Seventy percent of pregnant women expect poor sleep after their babies arrive—and a groundbreaking study from the University of Pennsylvania suggests those worried expectations may actually help create the very sleep problems they fear. The research, led by clinical health psychologist Sammy Dhaliwal at the Perelman School of Medicine, reveals that what expectant mothers believe about postpartum sleep becomes a surprisingly powerful predictor of their actual sleep quality after delivery, sometimes outweighing factors like previous sleep disorders, psychiatric history, or how many children they've had before.
The finding matters because postpartum sleep disruption affects an estimated 60 to 80 percent of new mothers and carries real consequences—increased risk of depression, anxiety, and impaired well-being during a vulnerable time. Yet many women and healthcare providers treat sleepless nights as simply an unavoidable part of early parenthood, a rite of passage rather than something worth preventing.
Dhaliwal's team followed 432 pregnant women beginning at approximately 24 weeks of gestation, asking them about their attitudes and beliefs regarding postpartum sleep, measuring their current sleep quality, and screening for depression and anxiety. The researchers repeated these assessments at 6, 12, and 24 weeks after birth. A smaller group of 49 women also wore wrist actigraphy devices—objective sleep-tracking technology—to measure actual sleep patterns in the weeks following delivery.

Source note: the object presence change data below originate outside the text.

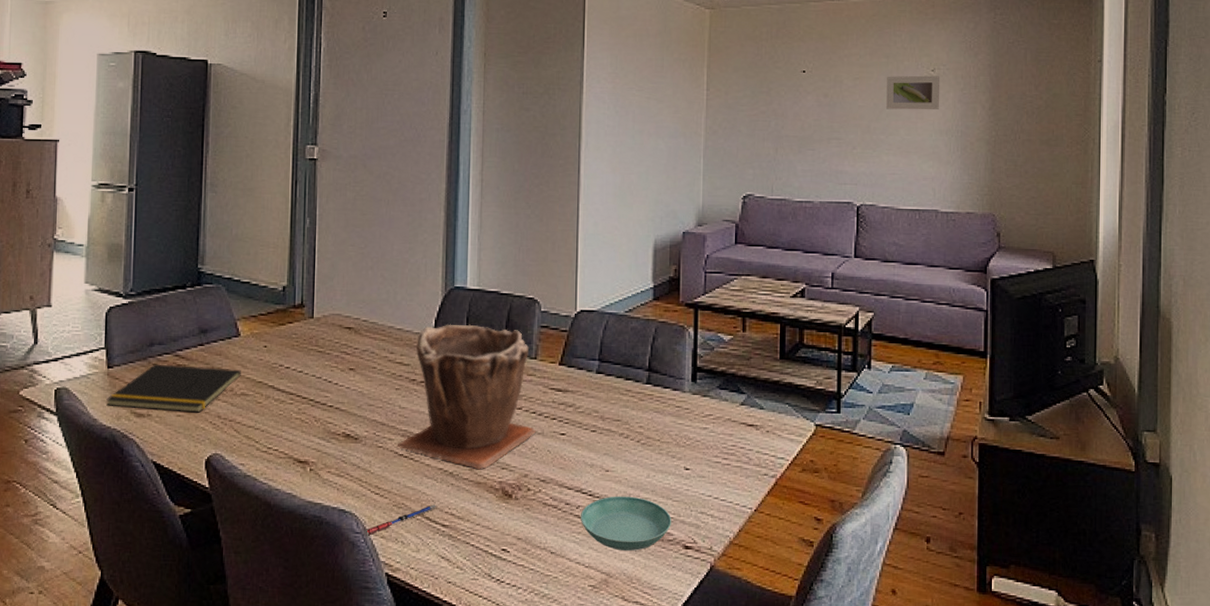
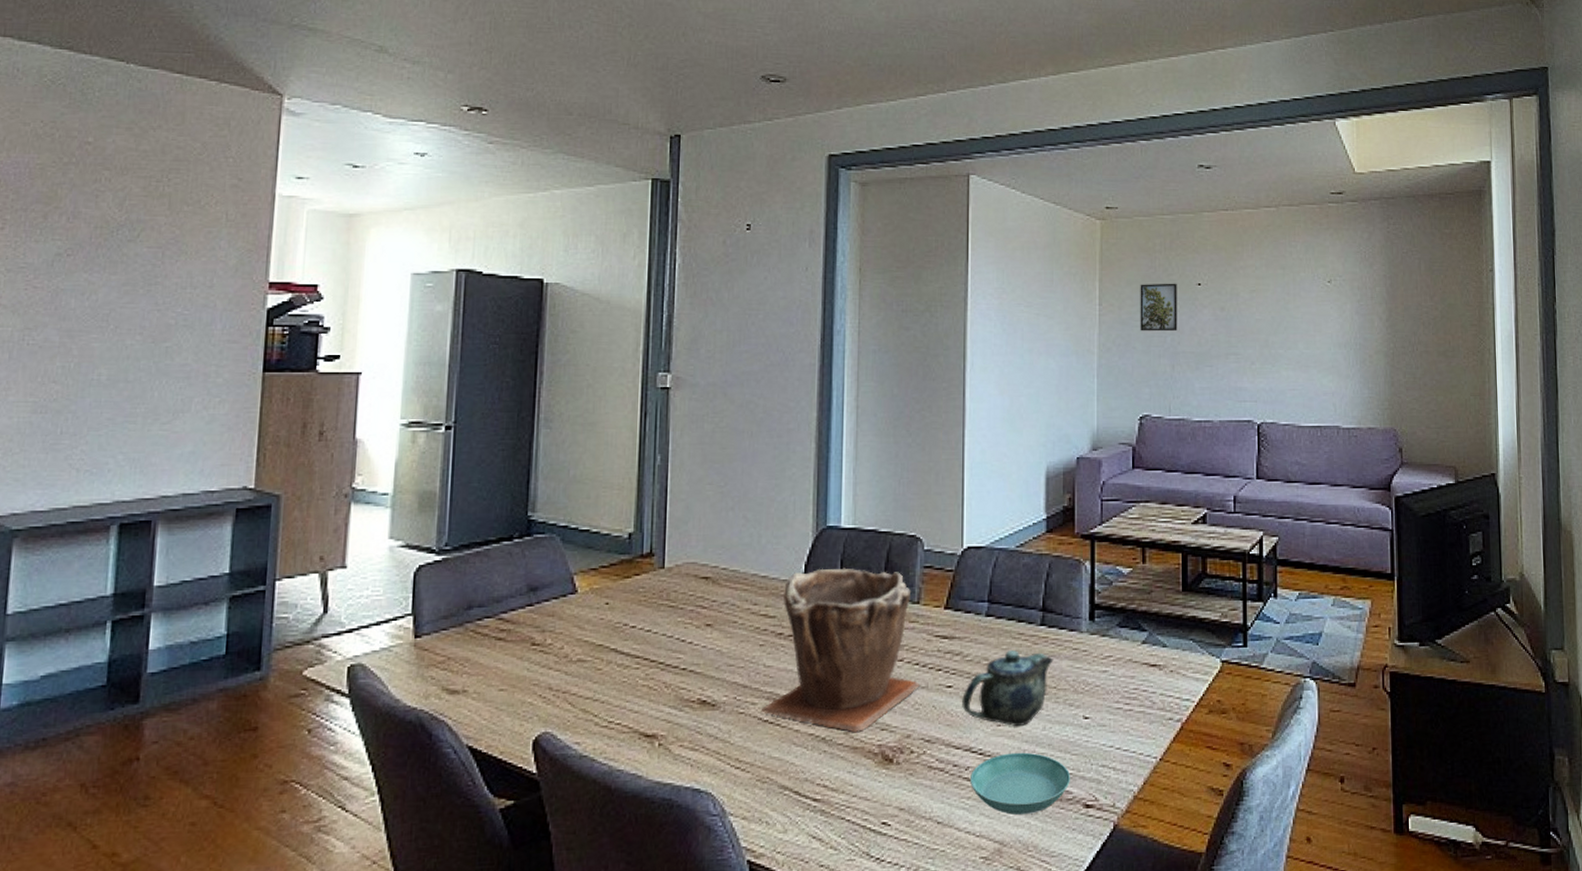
notepad: present [106,364,241,413] -> none [412,630,578,685]
pen: present [366,504,437,536] -> none [725,776,807,818]
teapot: none [574,405,658,473] -> present [962,650,1054,727]
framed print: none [745,70,782,116] -> present [1140,283,1177,332]
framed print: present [886,75,940,110] -> none [1284,287,1338,323]

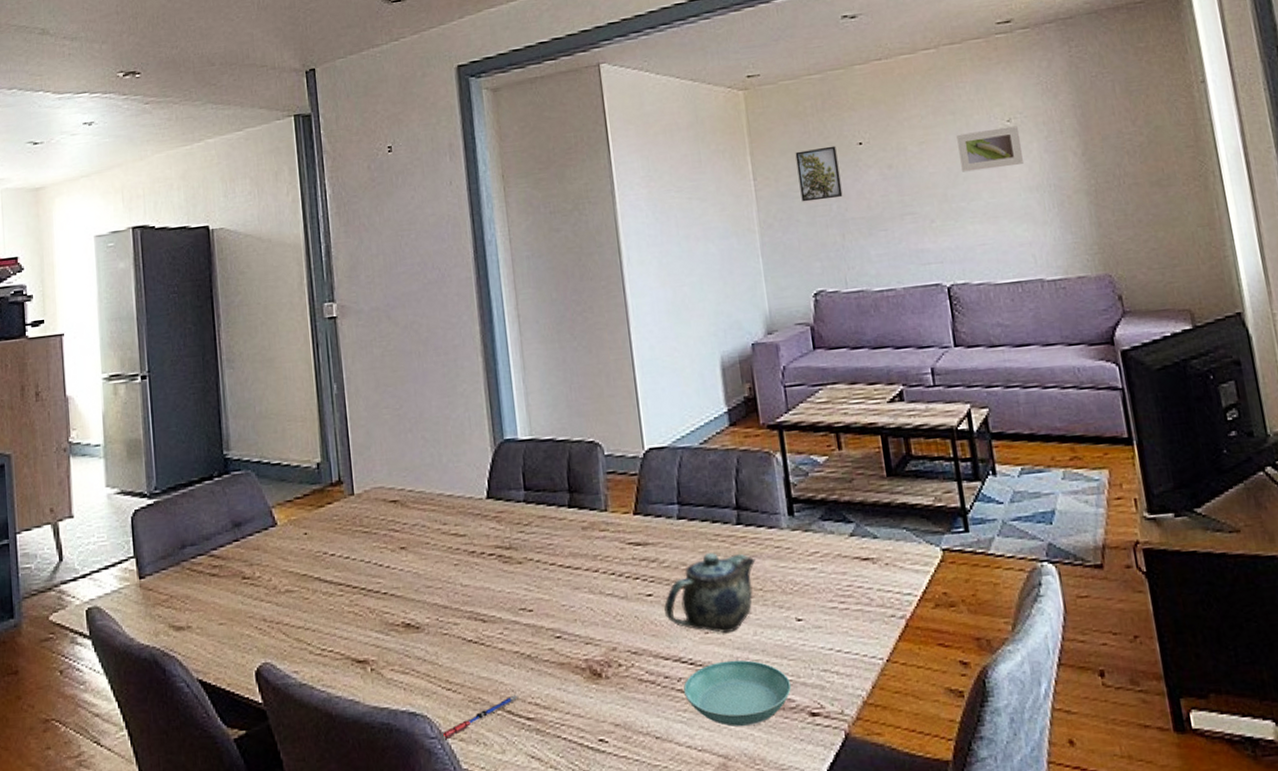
pen: none [725,776,807,818] -> present [442,695,518,740]
plant pot: present [760,568,919,733] -> none [464,480,619,649]
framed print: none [1284,287,1338,323] -> present [957,126,1024,172]

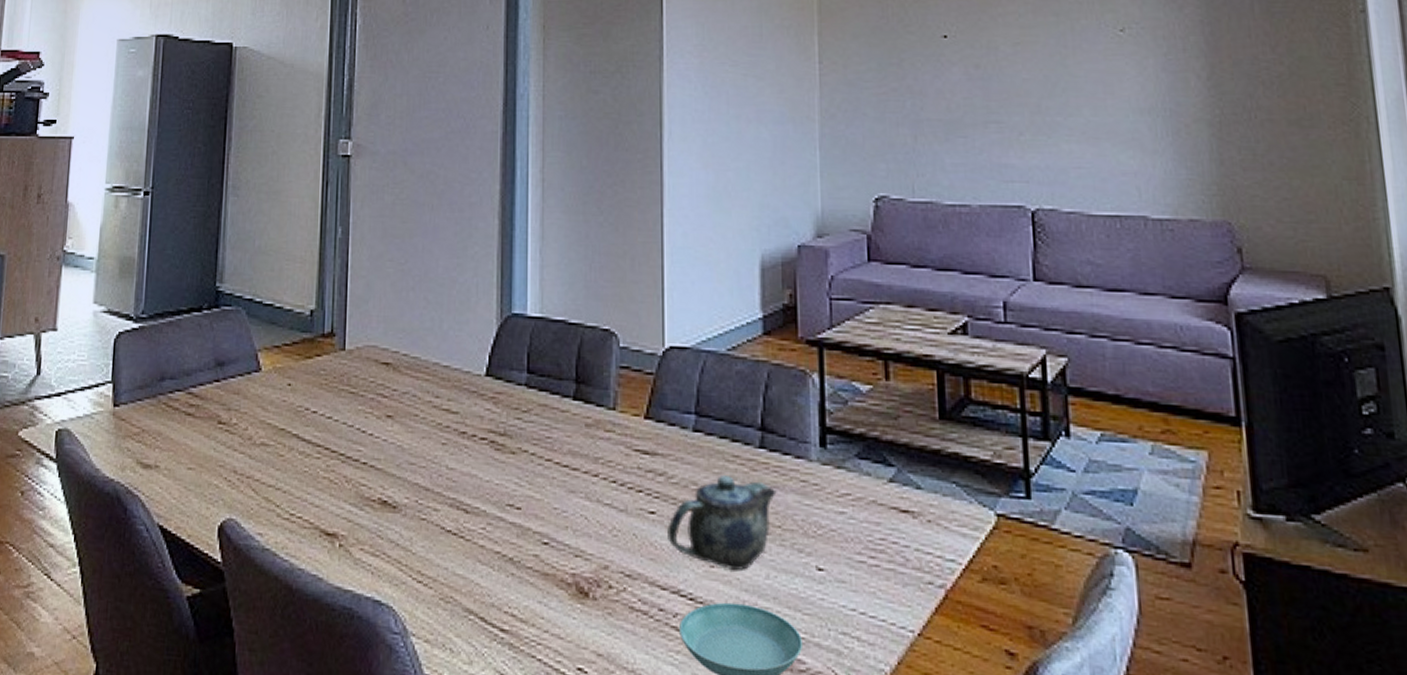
pen: present [442,695,518,740] -> none [407,600,494,638]
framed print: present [795,145,843,202] -> none [869,35,919,94]
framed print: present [957,126,1024,172] -> none [1058,37,1137,83]

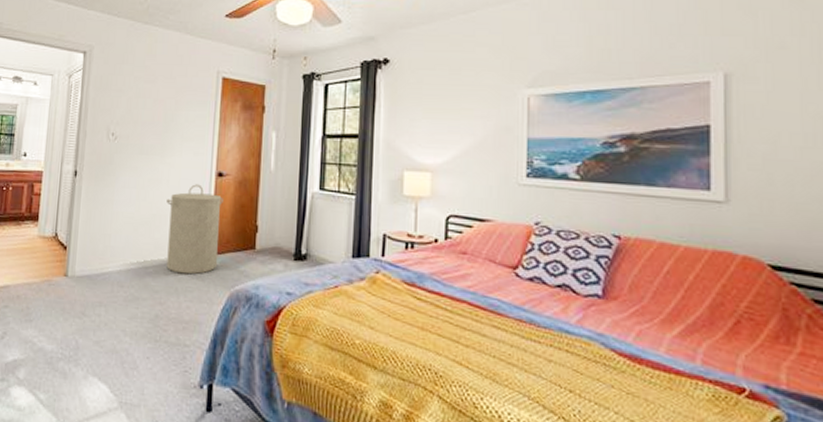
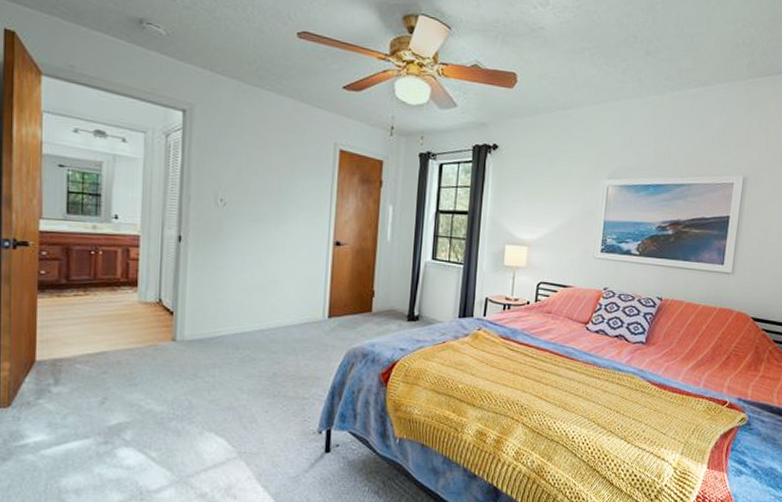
laundry hamper: present [167,184,223,275] -> none [283,252,341,336]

The results were striking. Among first-time mothers without prior health concerns, those who anticipated greater sleep disruption during pregnancy experienced significantly more fragmented sleep postpartum, as confirmed by both the objective actigraphy data and the women's own reports of how they were sleeping. Even more telling: among women who predicted the worst sleep quality, higher postpartum anxiety significantly worsened both measured and perceived sleep problems—independent of how anxious they had been during pregnancy itself.
"Most pregnant women in our sample anticipated poor postpartum sleep before it occurred, and it was striking that those expectations predicted worse sleep outcomes even after accounting for factors such as prior sleep disorders, psychiatric history and number of previous births," Dhaliwal said. "This suggests that attitudes and beliefs about sleep during pregnancy may represent a modifiable target for early intervention before postpartum sleep problems emerge."
The implications point toward a more hopeful path forward. Instead of waiting for new mothers to struggle with sleep, healthcare providers might intervene during pregnancy by addressing the beliefs and anxieties surrounding postpartum rest. Treating prenatal sleep-related worry and postpartum anxiety as part of routine care could help prevent the very problems so many women expect to face.
Dhaliwal notes that this approach requires shifting how we talk about postpartum sleep—moving beyond resignation about sleepless nights toward recognition that our expectations shape our reality. The research abstract was published in the journal Sleep and will be presented at the SLEEP 2026 annual meeting in Baltimore in June, opening doors for future studies on whether targeted psychological interventions during pregnancy can break this cycle and help new mothers get the rest they desperately need.